"Yes, I'm sure you could."
"I can't do much; and I only have two friends besides the club that I want to have. I want to pay for all the coffee and cake, that I may feel that it's my party. Just my two daughters, and my two friends, and my grandchildren—four, that's all. I've been saving the money for a year."
One night early in the next week the bell rang. A working man stood at the door. He handed a five-dollar bill to one of the Residents, saying: "My wife, she's goin' to have a party here Thursday. I want you to give her a good time. She's been a good wife to me. Don't tell her; just spend it for her;" and the man disappeared in the darkness.
It was decided to order a birthday cake and light sixty candles.

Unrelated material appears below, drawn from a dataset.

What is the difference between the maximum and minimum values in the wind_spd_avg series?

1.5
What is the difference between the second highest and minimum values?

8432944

The day came. Every member brought a remembrance. Radiantly, tearfully happy stood the hostess. She loved music, and a sweet, gracious woman whose music wins the most cultured sang song after song. Time for refreshments came. In the front parlor a club of little girls were sewing. It seemed a pity that they should not see the cake and the candles lighted. They were told that the doors would open, a lady was having her first birthday party, and it would be kind to wish her many returns of the day.
The cake was brought in with the sixty candles burning, and placed before the hostess, a gift from her husband. "I didn't know," the wife kept whispering under her breath as she stood beside it at the table. The doors rolled slowly backward, and twenty children breathed "Ah!" Then in a piping chorus, "Wish you many returns of the day." A moment the woman stood still. Then turning a shining face on all about, she moved toward the children, the tears falling fast. Raising her hands and face heavenward, she said solemnly: "O God, what have I done that you should be so good to me?" The volume of her life was opened.

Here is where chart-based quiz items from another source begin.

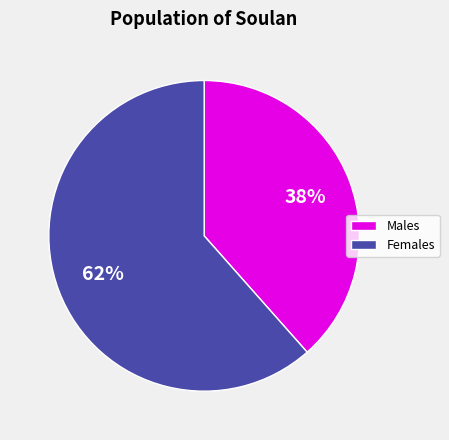

The Males slice represents 47% of the pie. True or false?

False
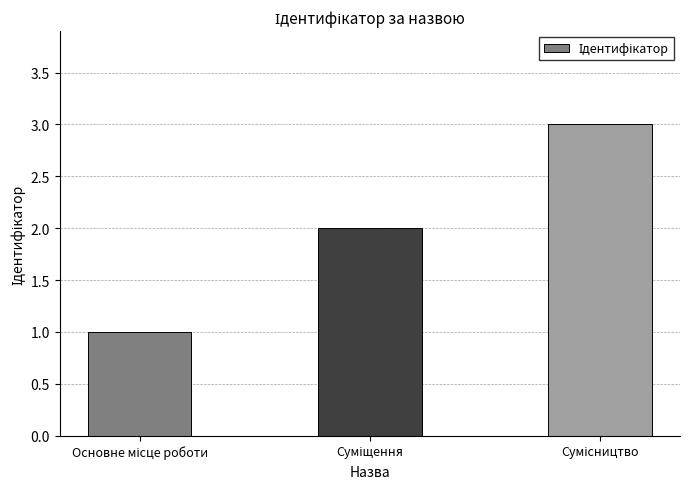

What is the difference between the maximum and minimum values?

2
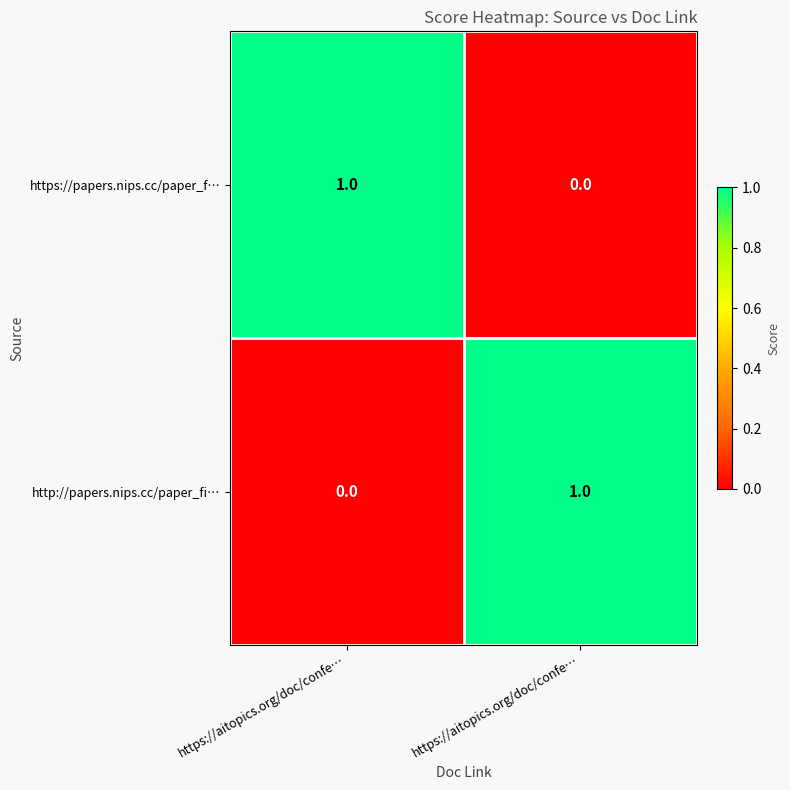

How many values in the http://papers.nips.cc/paper_fi… series are below 1?

1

A cake with a few shining candles, a few friends with their little offerings, and the wishes of a few children, and to one woman God had reached out of His high heaven and selected her as the special object of His care and love.

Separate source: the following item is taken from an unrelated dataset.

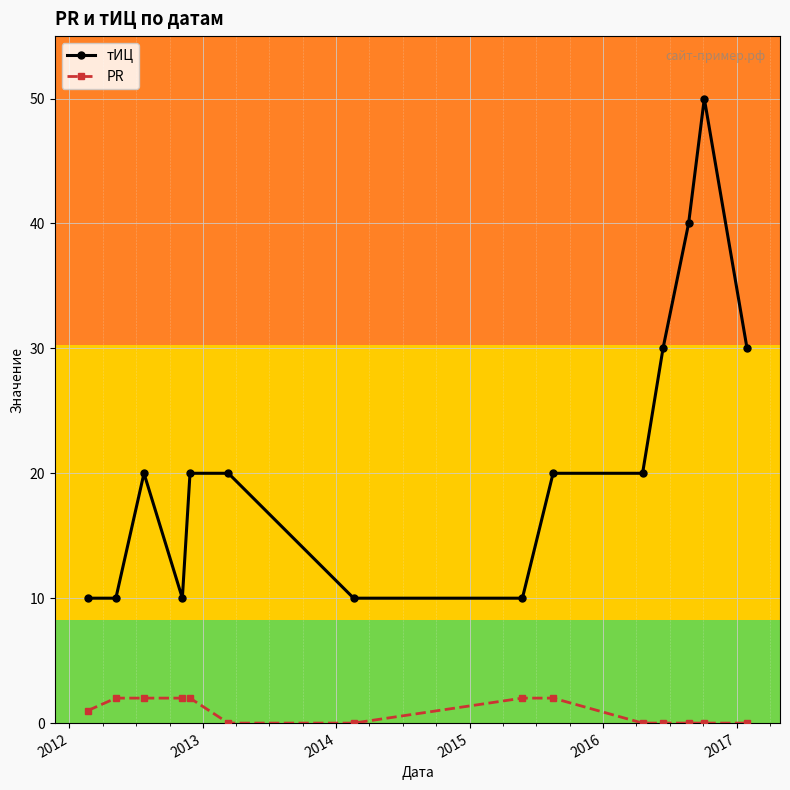

What is the highest value of the тИЦ series?

50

Not all of the five dollars had been used. The hostess was asked what she wanted done with it. She was radiant. "I'll give a party to those children what said that sweet thing to me." Suggestions of other uses were cast aside. The children must have a party—ice cream and cake. When she found out that cake and ice cream would cost more than the money in hand, she announced: "I will wait to give it. In a month I save money to put to it." She made all her own arrangements, and proved a hostess of resource and tact.
She received her guests most cordially. Perhaps the most wildly exciting hours of her life were when, after much coaxing, she joined in the games of Drop the Handkerchief, Blind Man's Buff and Going to Jerusalem, the last game sending her crimson and panting into a chair in the corner, with the children crowding about her shrieking with laughter.
Time for refreshments found her anxious and watchful. The members of the club had fallen into the spirit of the day, and nobody was grown up.